A radical shortening of working time is inevitable if work is no longer the means for capitalist reproduction, but the means for developing and meeting genuine human needs. The establishment of production for human needs eliminates the production of the unnecessary and the superfluous and introduces the production of the necessary, the main qualities of which are functionality and endurance. It enables a radical shortening of the time necessary to produce the goods and services needed for a normal life. Man, as an emancipated creative being, and society, as the community of free people, are the sources of genuine human needs.

In view of capitalism becoming a totalitarian destructive order, labor can become an authentic creative activity only as part of man’s struggle for freedom and with the increased likelihood of humanity’s survival. With this in mind, Marx’s ideas in Capital about the freedom of labor in a socialist society gain their concrete emancipatory value. Capitalist development of the productive forces has been dilatory to the development of workers’ creative powers as well as to their ability to take control of social life. The emancipatory potential of the productive forces should be „shifted” from the sphere of material production to the sphere of a political practice that seeks to prevent the destruction of life and create a new world.

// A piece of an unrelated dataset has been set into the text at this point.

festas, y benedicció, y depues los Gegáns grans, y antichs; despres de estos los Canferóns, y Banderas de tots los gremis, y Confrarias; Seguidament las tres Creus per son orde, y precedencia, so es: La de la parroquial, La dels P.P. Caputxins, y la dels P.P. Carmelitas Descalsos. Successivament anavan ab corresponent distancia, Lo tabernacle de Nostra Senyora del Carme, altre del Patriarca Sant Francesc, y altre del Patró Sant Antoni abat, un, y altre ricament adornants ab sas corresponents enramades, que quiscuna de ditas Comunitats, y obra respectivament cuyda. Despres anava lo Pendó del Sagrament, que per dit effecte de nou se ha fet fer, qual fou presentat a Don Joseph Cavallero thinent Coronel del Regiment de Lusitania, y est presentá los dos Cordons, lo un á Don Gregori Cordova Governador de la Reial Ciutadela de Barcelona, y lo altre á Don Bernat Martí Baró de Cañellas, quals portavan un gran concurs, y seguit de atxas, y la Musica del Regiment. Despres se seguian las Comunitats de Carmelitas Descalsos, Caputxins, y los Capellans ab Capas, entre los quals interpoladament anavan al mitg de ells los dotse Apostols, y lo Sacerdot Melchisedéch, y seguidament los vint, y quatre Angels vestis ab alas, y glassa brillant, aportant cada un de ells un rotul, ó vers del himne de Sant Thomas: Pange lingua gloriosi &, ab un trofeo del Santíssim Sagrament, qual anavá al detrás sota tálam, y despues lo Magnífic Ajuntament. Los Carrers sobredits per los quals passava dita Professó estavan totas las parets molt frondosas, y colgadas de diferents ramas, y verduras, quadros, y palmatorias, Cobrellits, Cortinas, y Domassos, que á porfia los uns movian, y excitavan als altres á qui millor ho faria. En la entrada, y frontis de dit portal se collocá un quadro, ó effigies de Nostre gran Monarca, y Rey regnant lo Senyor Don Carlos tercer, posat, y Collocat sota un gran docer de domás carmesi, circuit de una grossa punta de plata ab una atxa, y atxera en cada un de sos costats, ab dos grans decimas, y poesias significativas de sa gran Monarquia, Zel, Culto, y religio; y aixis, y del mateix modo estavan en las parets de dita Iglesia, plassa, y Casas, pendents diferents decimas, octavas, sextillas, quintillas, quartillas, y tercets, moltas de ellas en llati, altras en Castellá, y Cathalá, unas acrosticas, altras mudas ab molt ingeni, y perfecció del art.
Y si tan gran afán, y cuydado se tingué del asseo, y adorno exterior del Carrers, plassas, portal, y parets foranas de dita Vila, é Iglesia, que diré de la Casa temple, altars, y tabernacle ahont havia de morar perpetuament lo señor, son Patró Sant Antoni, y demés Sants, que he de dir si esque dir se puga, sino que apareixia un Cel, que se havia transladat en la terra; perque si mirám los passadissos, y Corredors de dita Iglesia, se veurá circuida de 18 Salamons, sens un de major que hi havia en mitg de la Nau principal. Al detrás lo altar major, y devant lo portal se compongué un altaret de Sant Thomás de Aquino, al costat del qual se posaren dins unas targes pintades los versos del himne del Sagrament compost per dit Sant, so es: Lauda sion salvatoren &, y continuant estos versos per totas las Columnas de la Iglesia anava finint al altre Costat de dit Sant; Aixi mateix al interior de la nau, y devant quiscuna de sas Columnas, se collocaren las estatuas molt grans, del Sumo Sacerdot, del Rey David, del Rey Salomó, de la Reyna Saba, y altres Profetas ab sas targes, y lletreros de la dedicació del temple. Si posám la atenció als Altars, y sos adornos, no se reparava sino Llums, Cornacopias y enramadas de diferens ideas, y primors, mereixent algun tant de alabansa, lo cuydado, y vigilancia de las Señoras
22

The most important form of life‐creating practice is no longer labor, but a struggle to eradicate the causes of the imminent destruction of life. Only through a political struggle against capitalism can workers acquire a modern class, with an emancipated and ecological self‐consciousness, without its being reduced to an instrument for the destruction of humanity and nature. In capitalism, the worker putatively produces social goods. What he actually produces is the destruction of life. Contemporary agriculture does not produce healthy food, but poison in the form of agricultural products, while, at the same time, ruining the soil; medicine and pharmaceutics, rather than curing people, produce more sick people and genetically degenerate man; education does not create reasonable people, but specialty‐idiots; sport does not lead to human achievements, but rather destroys man as a human and biological being; „information media” do not bother to provide information about the most important issues, but rather conceal the important data and create mass idiocy…

Contemporary capitalism has „unified” the existential and the essential spheres: the fight for freedom becomes an existential necessity, and the struggle for survival becomes the basic libertarian challenge. The spheres of labor, art and play are no longer the starting points for libertarian practice. Instead, the starting point is man as a totalizing life‐creating being, who perceives his entire life at the existential‐essential level, that is, in the context of the fight against capitalism, which has transformed natural laws, social institutions and man into a vehicle for the destruction of life. In that context, labor, through which man’s life‐ creative powers are being realized and a genuine human world created, becomes an essential activity. As the present day production of commodities (goods) concomitantly brings on the destruction of life, in that very same way, in a future society, production of commodities will mean production of healthy living conditions and the creation of a healthy man. In the future, the basic task of humanity will be to re‐establish environmental balance and, thus, create living conditions in which man can survive. The development of productive forces, labor processes, themselves, leisure time activities ‐ practically all of life ‐ will be subordinated to it. The fight for survival has at once become the contemporary „realm of necessity”, and man will come out of it as a totalized life‐creating being.